Breaking That Awkward Silence.

We’ve all been in that uncomfortable situation that comes up periodically during qualitative research – DEAD SILENCE.
The conversation just stalls, and you have no idea what to ask next. So, what to do?  Here are a few solutions that will help to break the ice and get things jump-started.
First, Don’t Panic. This is an opportunity to reset the conversation and steer things in a new, perhaps unexpected, direction. If you don’t want to do that, go to the next topic. Unless you’ve covered every topic in your guide – including those ‘time-permitting ones’ – there should be more to discuss. So just move on.
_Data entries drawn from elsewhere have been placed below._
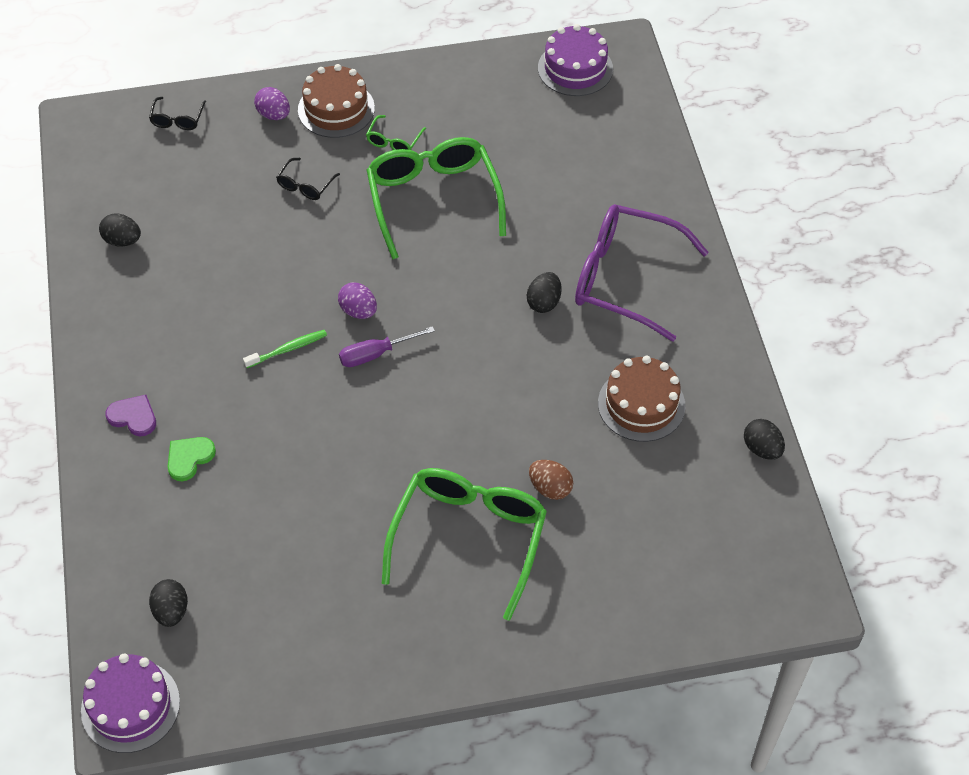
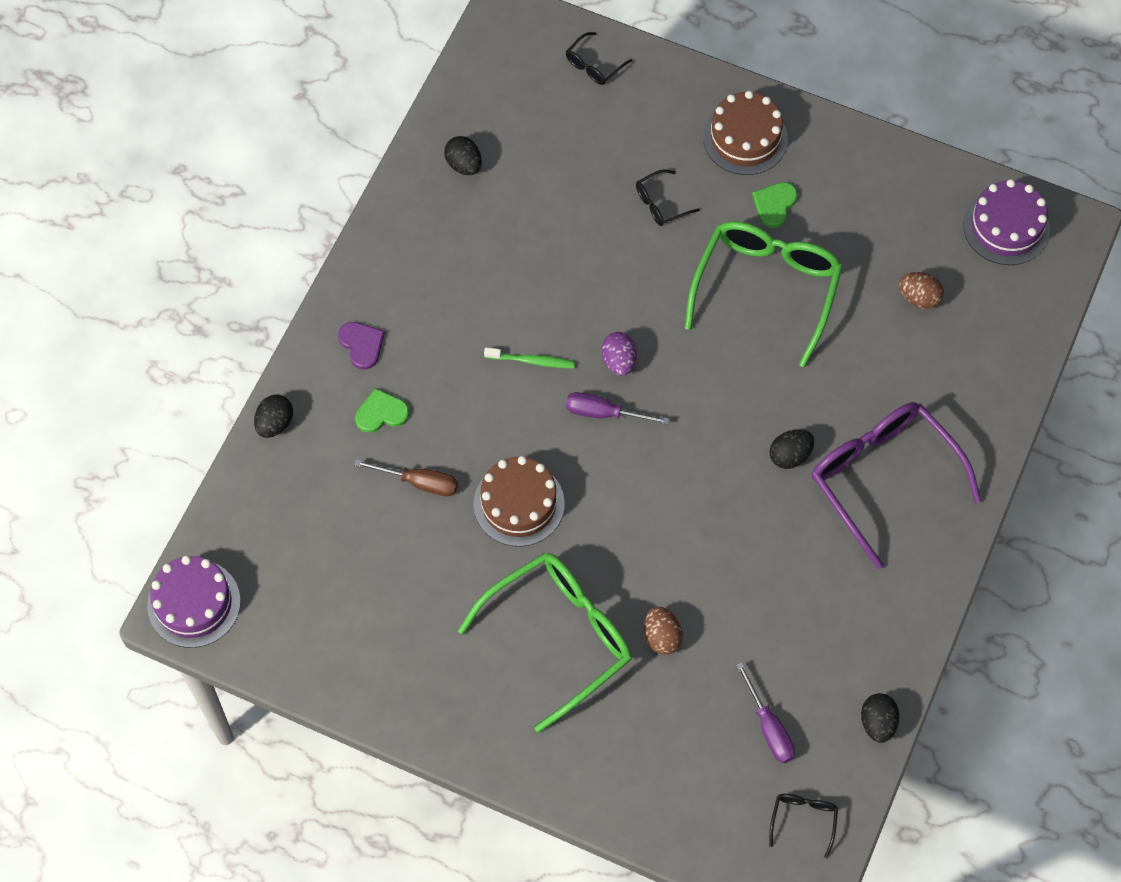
camera: 35 degrees right, 10 degrees up
black egg [149,579,188,627] -> black egg moved to [254,394,293,438]
purple egg [254,87,290,120] -> none
green glasses [366,115,426,150] -> green heart [752,182,798,228]
brown cake [598,356,685,442] -> brown cake moved to [473,456,565,547]
none -> brown screwdriver [354,459,458,496]
none -> purple screwdriver [736,662,795,763]
none -> black glasses [769,794,838,858]
none -> brown egg [899,272,944,309]

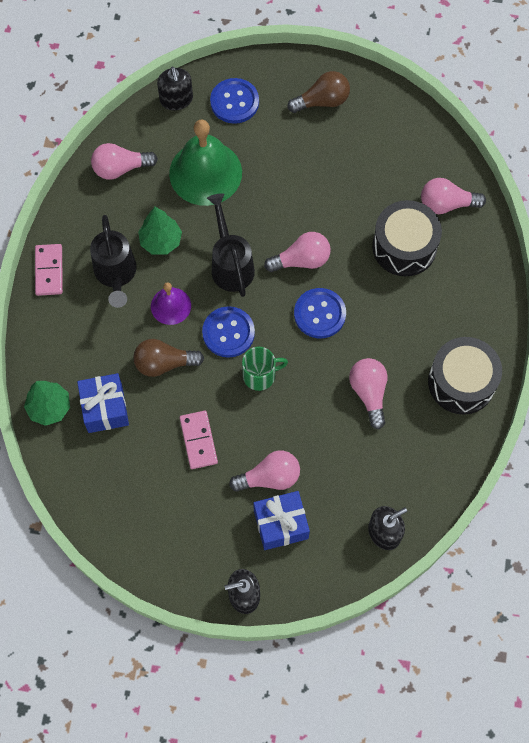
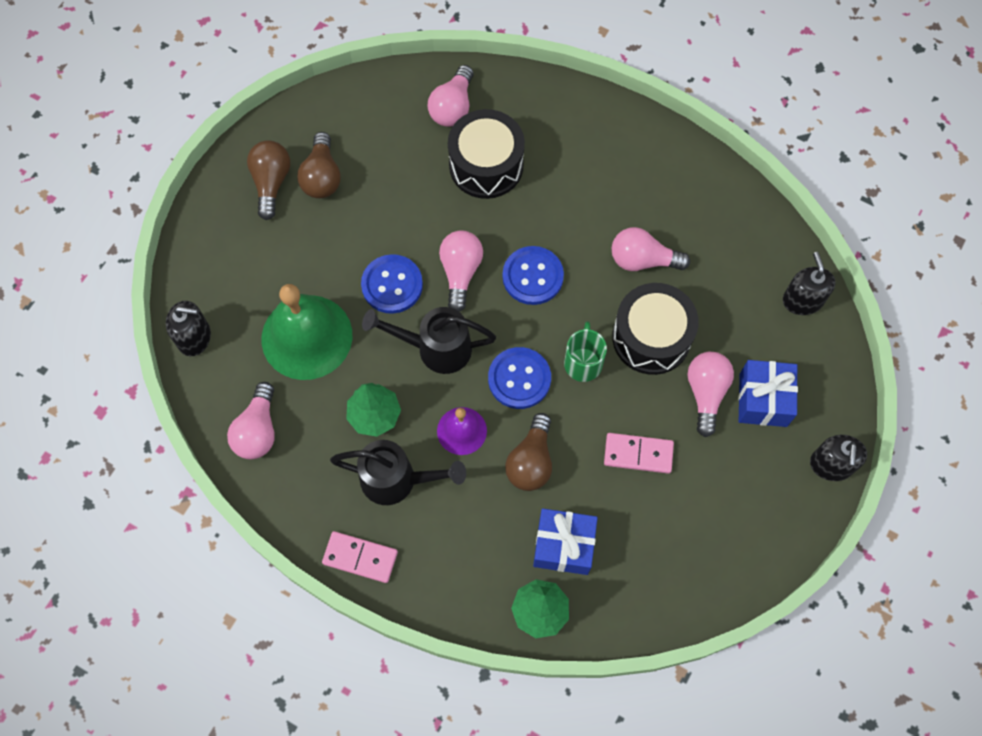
camera: 70 degrees left, 0 degrees up
blue button [210,78,259,124] -> blue button moved to [361,254,423,314]
black drum [428,337,502,415] -> black drum moved to [612,283,699,375]
none -> brown light bulb [297,132,341,198]

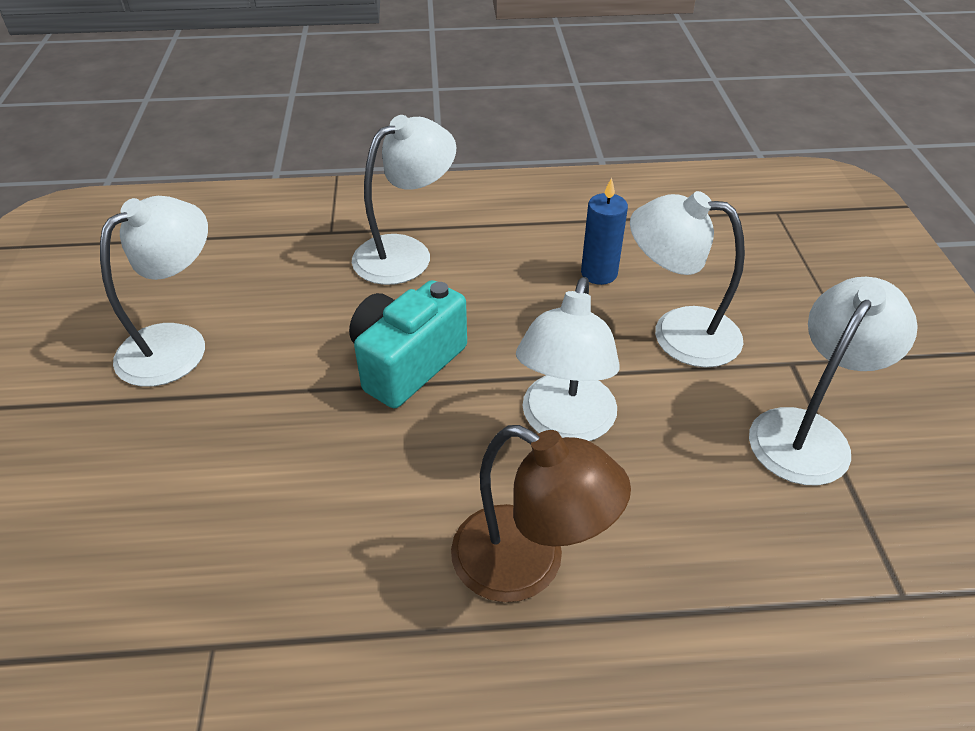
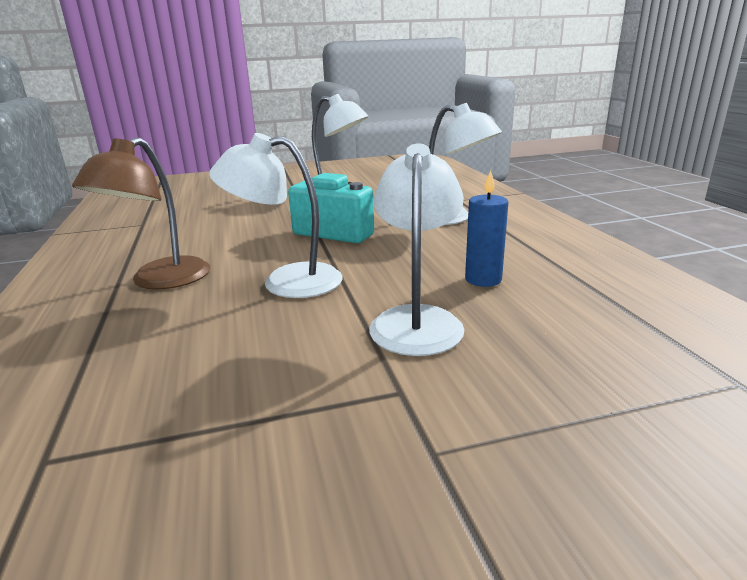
camera: 80 degrees right, 20 degrees down
white lamp [749,277,918,485] -> none

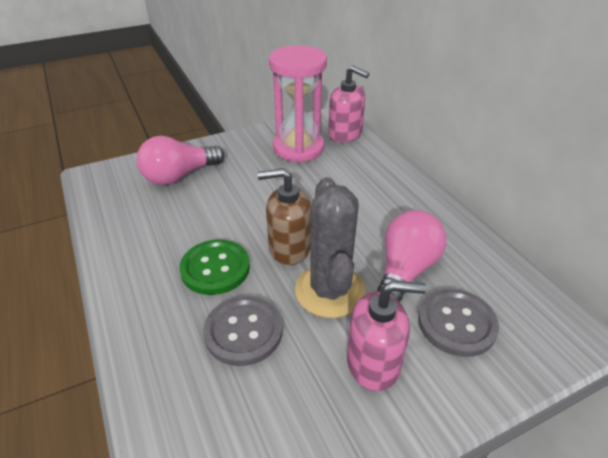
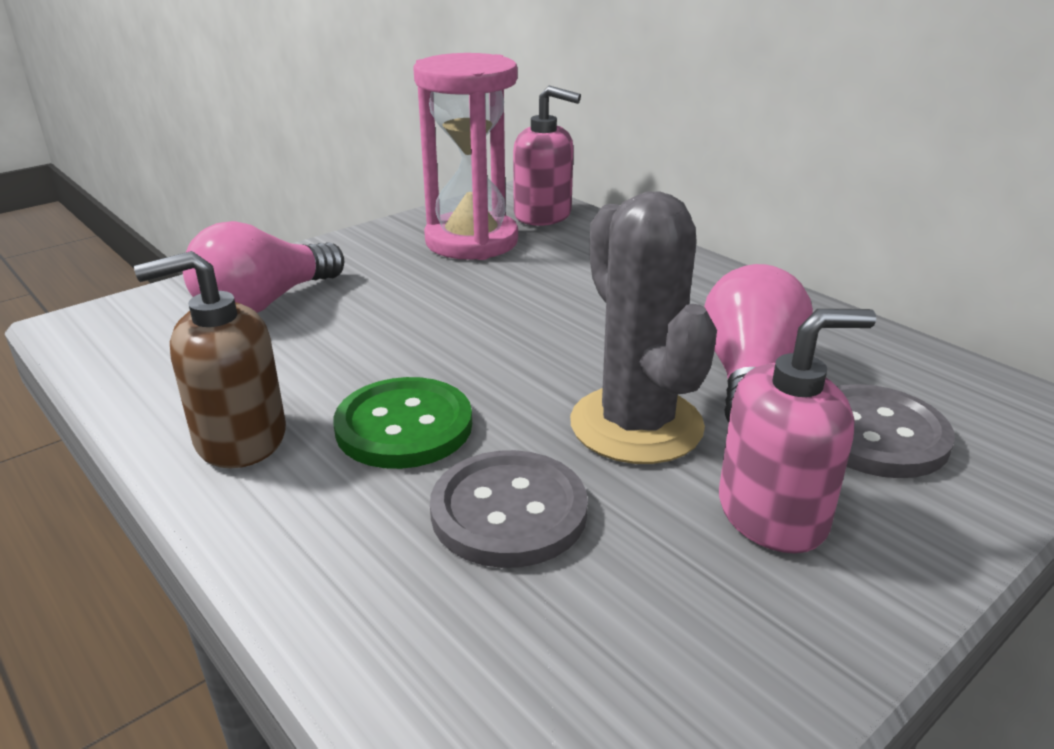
camera: 15 degrees left, 10 degrees down
brown soap dispenser [257,168,311,265] -> brown soap dispenser moved to [134,251,286,468]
Don’t Fear the Pause. This is hard, but silence can often be beneficial. Participants may feel a need to say something, and that could lead to an unexpected insight.
Take The Pause Head-On.  Say something like … “uh-oh – why has the room just gone quiet?
Make The Topic of Conversation the Conversation Itself.  It’s okay to encourage a bit of introspection to get things rolling again.  You can ask:
“How is this conversation making you feel?”
“Has anything said in this conversation surprised you?”
“Have your thoughts and feelings about this topic changed in the course of this conversation?”
“Is there something we’re not talking about here that we should?”
“Is there something unsaid lurking beneath the surface of this conversation?”
Have A Few ‘Back Pocket’ Questions. Be prepared for that sudden lull. It’s a good idea to have some ‘questions for all occasions’ to ask if you’re stuck. I recently heard Stephen Colbert call this the – In case of emergency, break glass, remove question’ question. Here are mine:
“What do I not seem to understand about this topic?”
“What don’t people understand about this topic?”
“Who do you think this product/brand/category is for?”
“You used the term ______ a minute ago.  What did you mean by that?”
So, don’t fear awkward silence.  It happens naturally during many conversations. Use it to your advantage and possibly to gain insights you never anticipated. Awkward silence can be your friend – if you’ll let it.
My thanks to master moderators Michelle Ogren Jeffrys and Pam Goldfarb Liss for their input on this topic.